1557. Effect of Diabetes on Postoperative Outcomes Following Posterior Cervical Decompression and Fusion

Authors: Sean Neifert; Annie Arrighi-Allisan, BS; Jeffrey Zimering, MD; Jonathan Gal, MD; Brian Deutsch, BS; Daniel Snyder, BS; John Caridi, MD (New York, NY)

Introduction : Posterior cervical decompression and fusion (PCDF) is used to correct a variety of cervical spine pathologies; however, studies examining diabetes mellitus (DM) as a predictor of postoperative complications in spine surgery are equivocal. The present study compares patients with and without DM on the basis of demographics and complication rates following PCDF. Methods : Demographic and perioperative information for all patients undergoing PCDF at a single institution from 2008-2016 was queried. Patients undergoing concurrent anterior cervical surgery were excluded. Patients with and without a diagnosis of diabetes were compared using chi-square, Student’s t-test, and multivariable regression modeling. Results : Patients with diabetes were significantly sicker (82.09% of patients had ASA Class >2 vs. 46.35%, P <0.0001), older (62.81 vs. 57.44 years, P <0.0001), and possessed a greater number of preoperative comorbidities (24.88% of patients had Elixhauser score >0 vs. 17.21%, P =0.02) than patients without diabetes. Patients with diabetes were not significantly more likely than non-diabetic patients to experience a severe postoperative complication. Those with diabetes were significantly more likely to experience an ICU stay (26.87% vs. 15.85%, P =0.0002), nonhome discharge (40.70% vs. 26.89%, P <0.0001), and a prolonged length of stay (43.28% vs. 27.95%, P<0.0001) than were non-diabetic patients.
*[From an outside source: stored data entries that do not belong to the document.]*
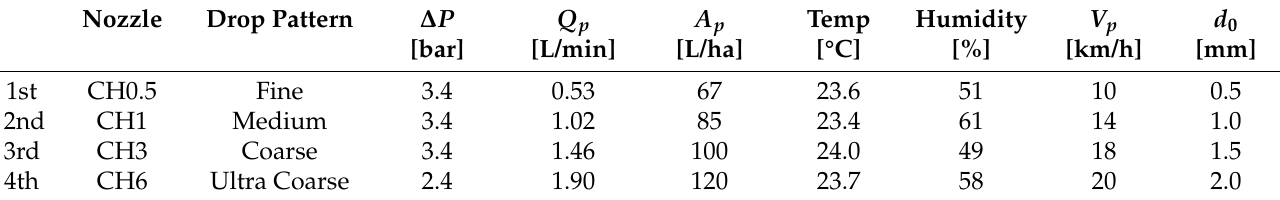
Table 1. Experimental setup for the ASDS using full cone nozzles (Magnojet ®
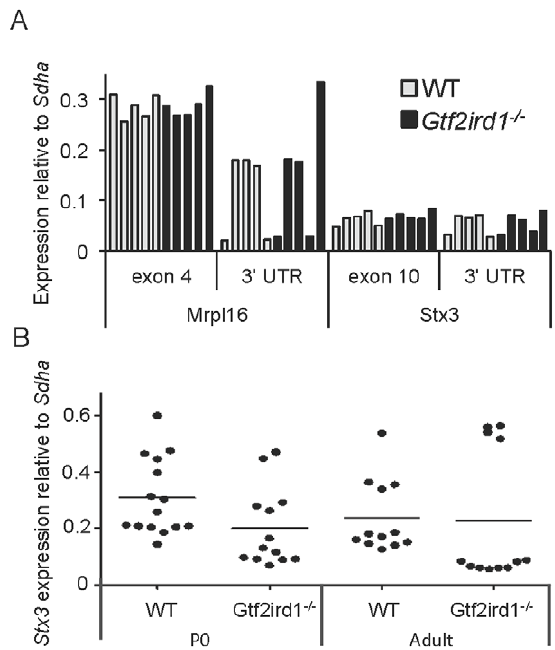
Figure 4. Expression of Stx3 and Mrpl16 show natural inter- individual variation. Expression is shown relative to the housekeep- ing gene Sdha . A. Expression in the heads of individual E15.5 mouse embryos. Considerable variation in expression within the 3 9 UTR can be seen for both genes within each genotype group. Each bar on the graph represents the expression level of an individual mouse, and the same 10 mice are shown in the same order for each primer pair. B. Expression of Stx3 in P0 and adult brain from Gtf2ird1 2 / 2 mice and control littermates. Each dot represents the expression of Stx3 in an individual mouse, and horizontal bars represent the mean expression level for the group.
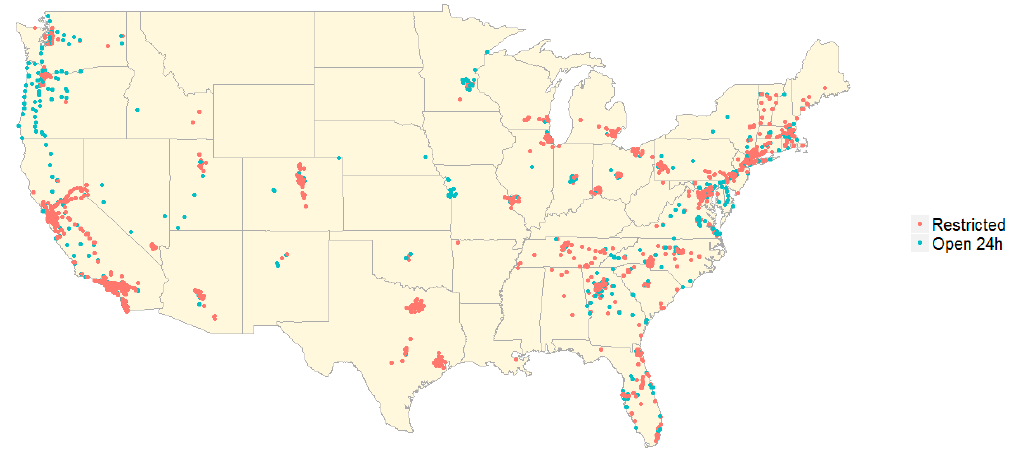
Figure 2. CHAdeMO/Combo in the U.S.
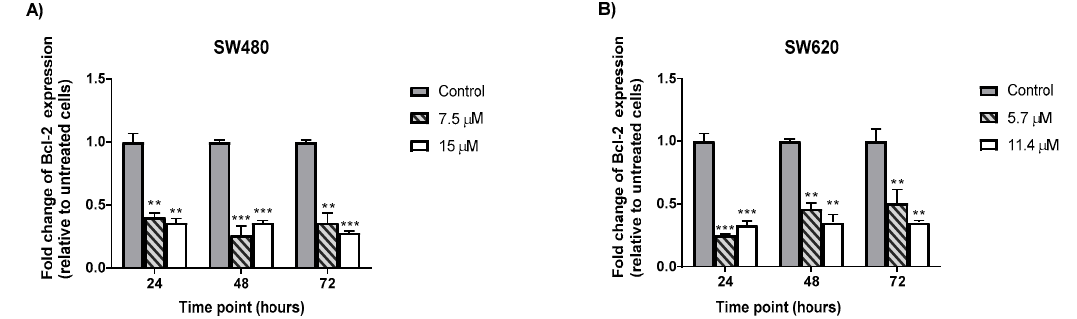
Figure 8. MS13 reduces BCl-2 expression level at di ff erent time points in SW480 ( A ) and SW620 cells ( B ). Experiments were performed in duplicates and compared between two independent experiments. Asterisk indicate statistically significant (* for p ≤ 0.05, ** for p ≤ 0.01, *** for p ≤ 0.001 and **** for p ≤ 0.0001) di ff erences between data sets for each treatment dose. Error bars indicate mean ± SEM.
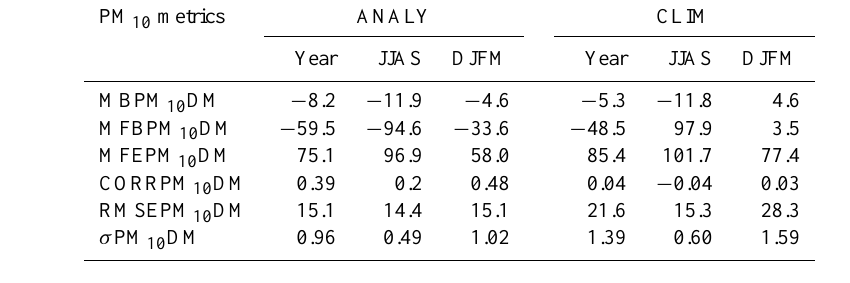
Table 9. Same as Table 6 for the PM 10 daily mean. The calculated statistics are MBPM 10 DM (µg m − 3 ), MFBPM 10 DM (%), MFEPM 10 DM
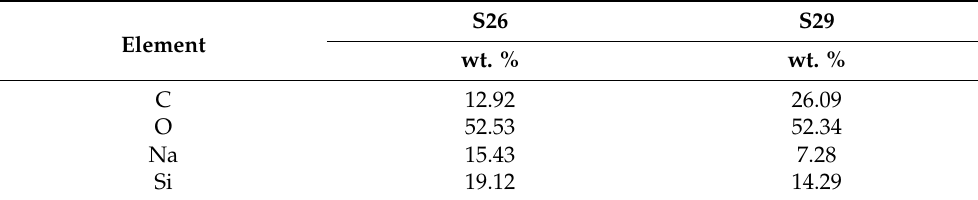
Table 7. EDX results before the fire resistance test.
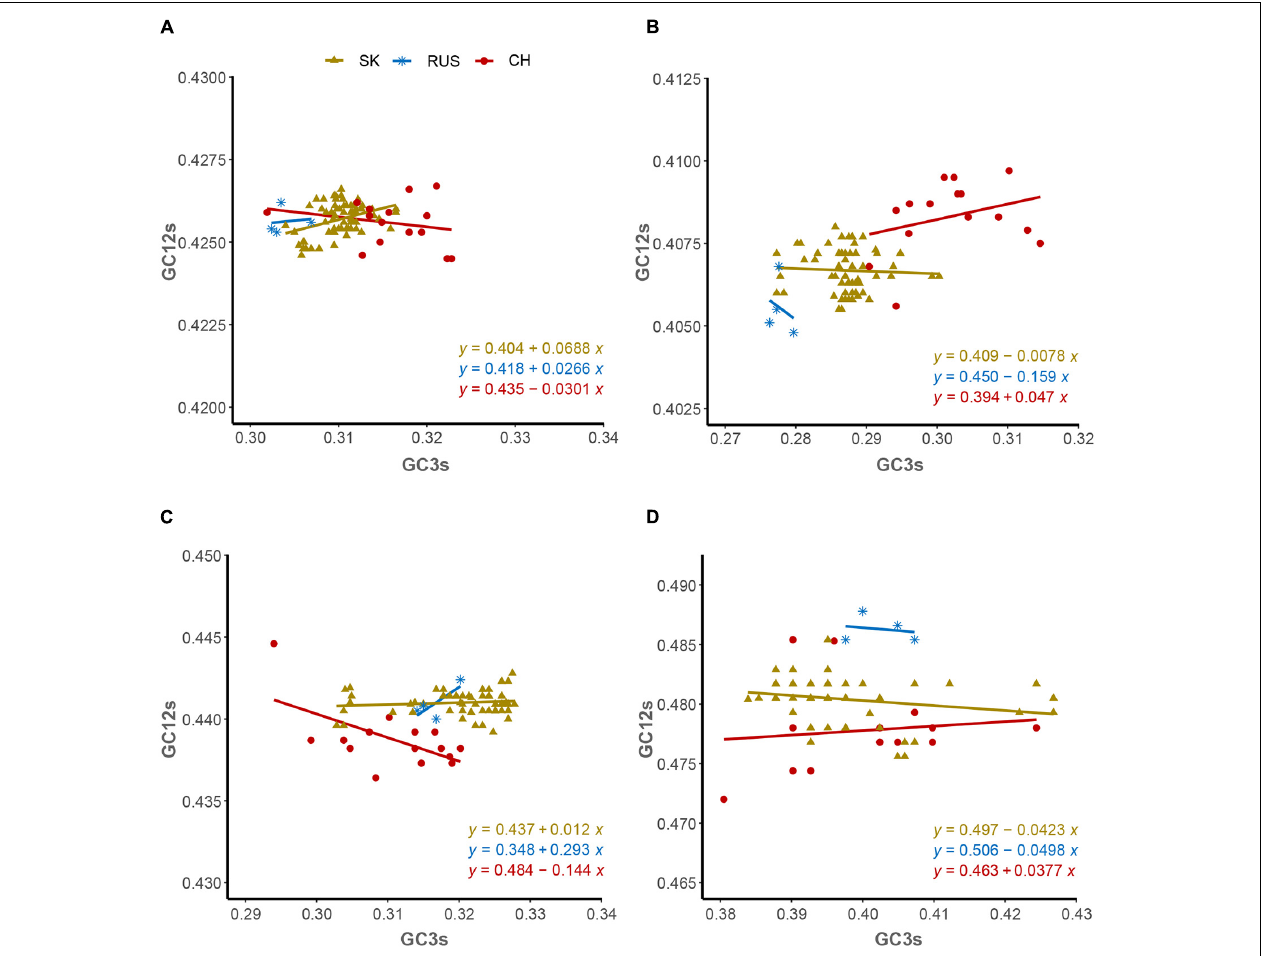
FIGURE 6 | Neutrality plot analysis. (A) Overall genome, (B) L-segment, (C) M-segment, and (D)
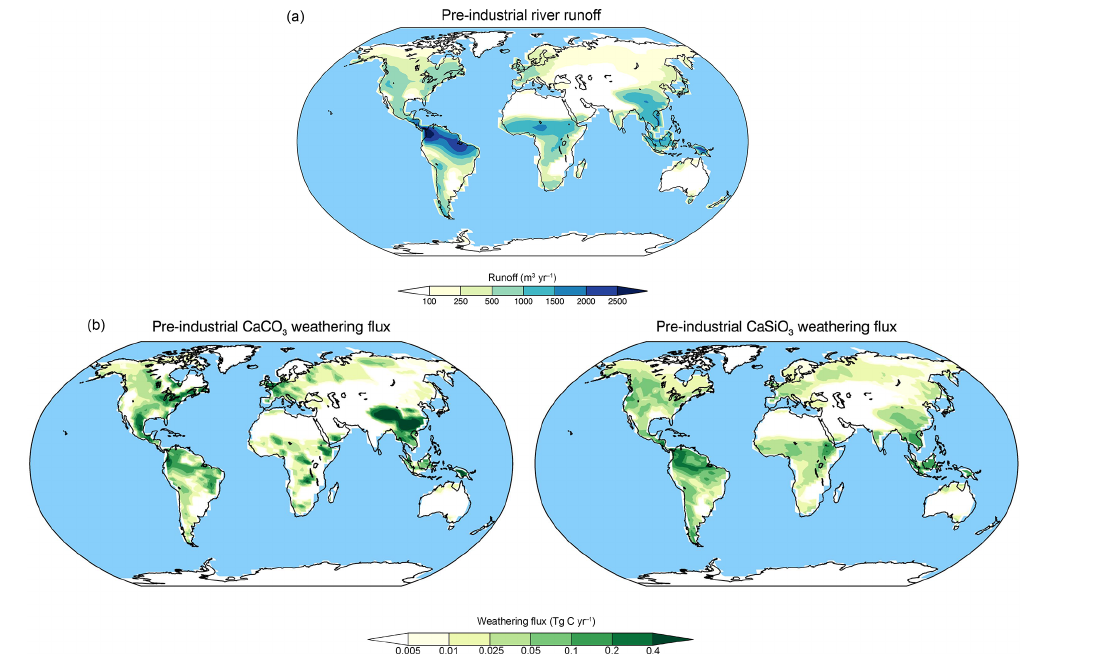
Figure 2. Pre-industrial (year 1800CE) setup for our weathering scheme. (a) Model-simulated annual mean river runoff, which is combined with rock type fractions (see Fig. 1) using Eqs. (4) and (5) to produce (b) the carbonate and silicate weathering fluxes at pre-industrial steady state. Note the nonlinear color scales, used here to better display values outside of tropical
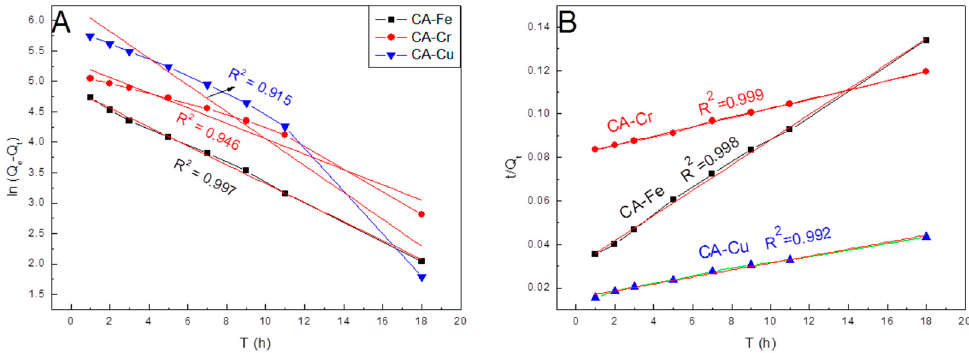
Figure 1 . ( A ) Pseudo-first-order kinetic model and ( B ) pseudo-second-order kinetic model.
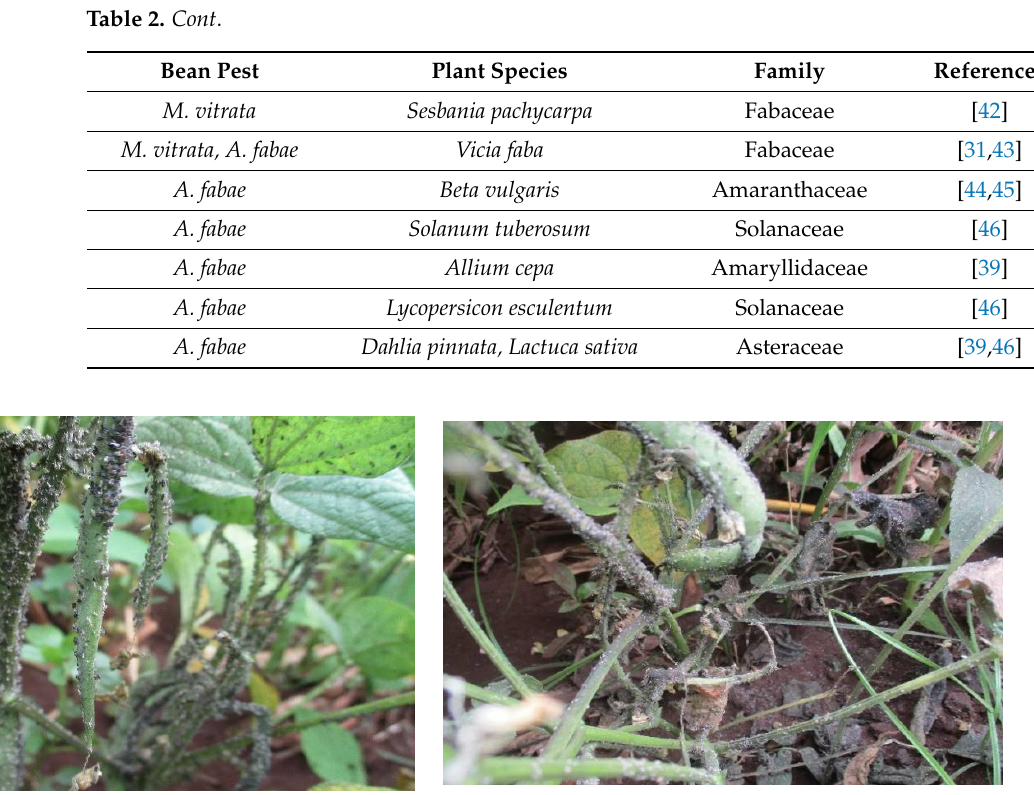
Figure 2. Aphis fabae infestation in beans (Photograph by Baltazar Ndakidemi, NM-AIST-Arusha, Tanzania). Table 2. Host plant species for Maruca vitrata and Aphis fabae .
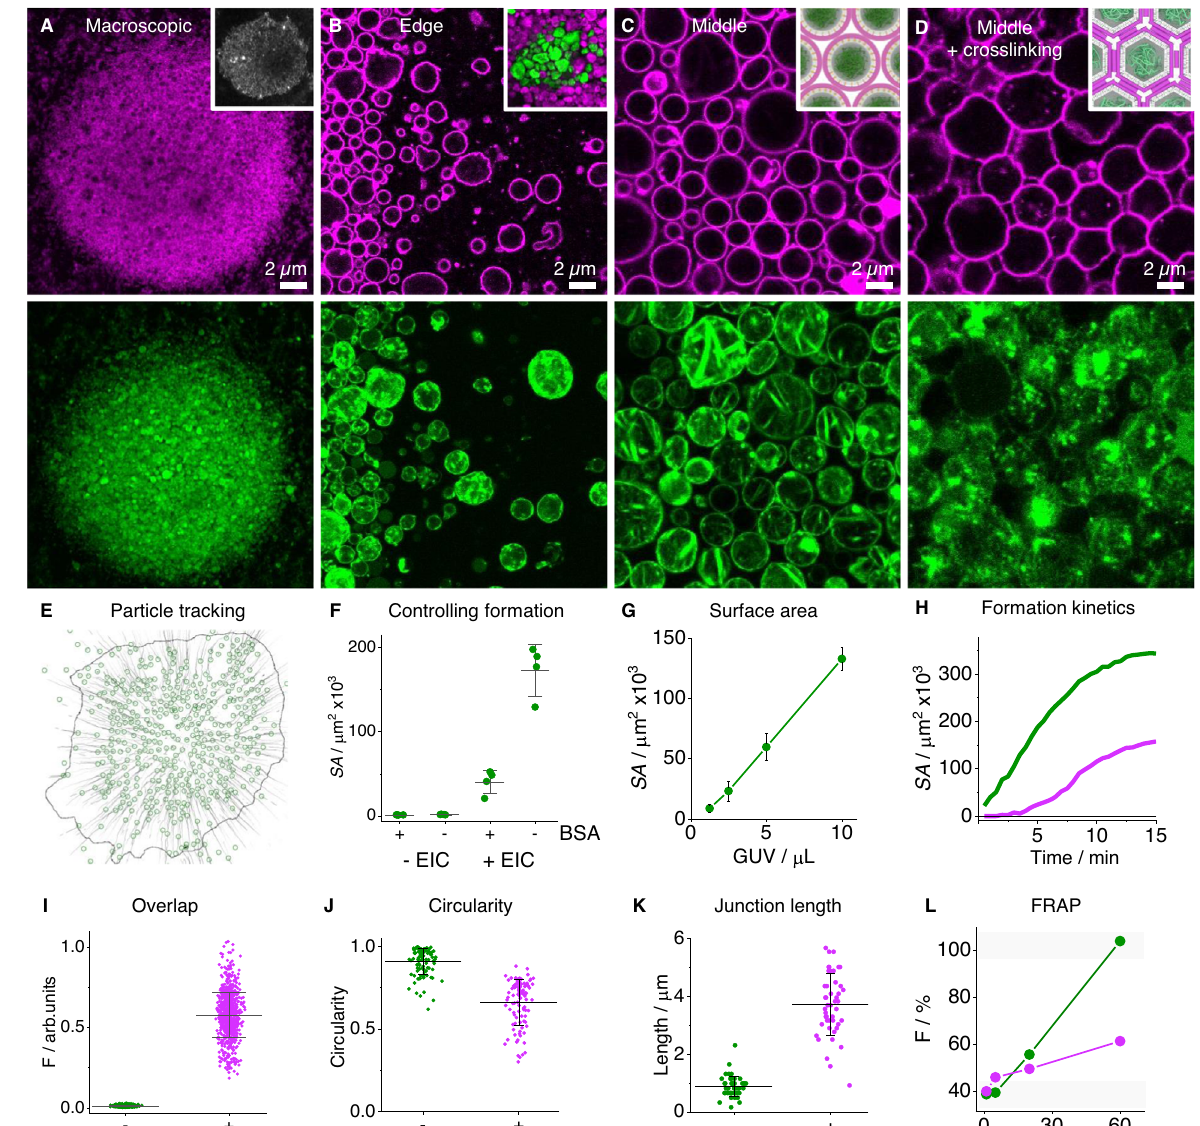
Fig. 5 | Developing functional prototissues assembled from protocells. CLSM images of prototissues, A macroscopic, B edge, C middle view, and D middle view of exoskeleton-DNA fi ber (F) cross-linked prototissues, protocell exoskeleton (magenta channels, top row), cytoskeleton (green channels, bottom row) and insets, left to right, macroscopic image of cross-linked DNA fi bers (gray), multi- layeredprototissue,andschematicrepresentationswithoutandwithcross-linking. E Particle tracking analysis of prototissues, end position (green circles) and tracks (graylines)withannotatedprototissueedge(blackline). F Prototissuesurfacearea dot plot in the absence or presence of evaporative induced convection (EIC), with and without bovine serum albumin (BSA). Line and error bars represent the mean and standard deviation, respectively, obtained from four independent repeats. G Plot of prototissue surface area with increasing protocell volume deposited in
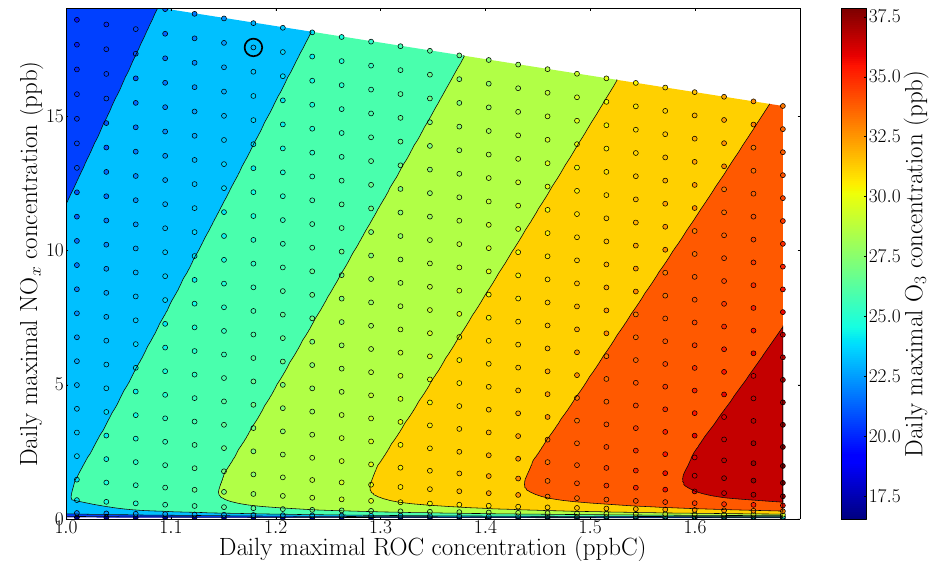
Figure 2. Maximal ozone concentration (in ppb) averaged over the domain depending on maximal averaged ROC (in ppbC) and NO x concentrations (in ppb). Each dot corresponds to a run with a different emission rate for ROC and NO x , leading to different maximal averaged concentrations. The reference run is circled in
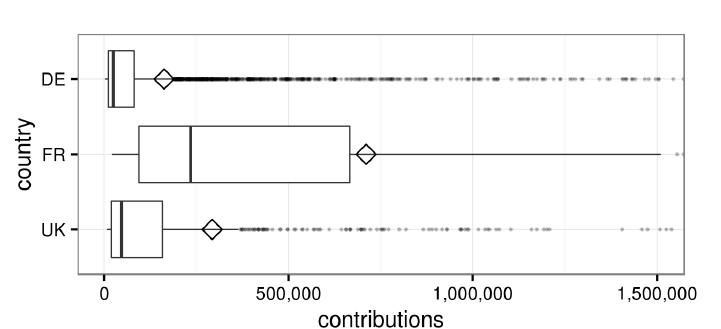
Figure 2. Distributions of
Cost modeling demonstrated that PCDF for diabetic patients was associated with a $4,533 increase in costs (95% CI: $2,228-$6,838, P <0.0001); however, this discrepancy in costs did not persist when controlling for comorbidity burden. Conclusions : The present study demonstrates a correlation between diabetes and prolonged length of stay, ICU stay, and nonhome discharge following PCDF. Future research should work to identify the precise comorbidity factors contributing to these discrepancies in outcomes and cost.